Alex reads and rereads the words, staring and trying to make sense of them until the screen blurs in front of her. Howard was not trying to threaten Francis; he was professing his love to her. Why would he kill the woman he loves?

Alex’s image of Francis also crumbles. Despite what Jonathan told her, she has only ever believed that her idol could be perfect. Alex thinks of the indentation on Howard’s ring finger and of the anger radiating off Regina while they waited in his office.

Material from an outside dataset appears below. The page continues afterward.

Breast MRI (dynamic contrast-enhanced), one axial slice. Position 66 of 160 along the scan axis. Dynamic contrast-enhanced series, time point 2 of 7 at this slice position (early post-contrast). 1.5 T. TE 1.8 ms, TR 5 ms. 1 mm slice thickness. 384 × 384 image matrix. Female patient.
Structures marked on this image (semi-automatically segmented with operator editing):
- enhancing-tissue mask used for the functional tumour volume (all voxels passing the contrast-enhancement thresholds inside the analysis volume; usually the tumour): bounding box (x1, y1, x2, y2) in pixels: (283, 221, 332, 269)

All this time Alex has only imagined Francis in a supporting role in all the drama, an impartial bystander dragged into things against her will. But Francis wasn’t some unsuspecting innocent who stumbled upon an affair—she was the one having the affair herself. Francis wasn’t perfect. Not even close. The thought makes Alex sit back, a startled sort of relief in her limbs. She should have known that life is more complex, reality more bendable, than you can ever come to expect. If Francis wasn’t some saintly figure, maybe Alex doesn’t have to be either, she thinks, realizing that she doesn’t know Francis the way she thought she did. She doesn’t know her at all.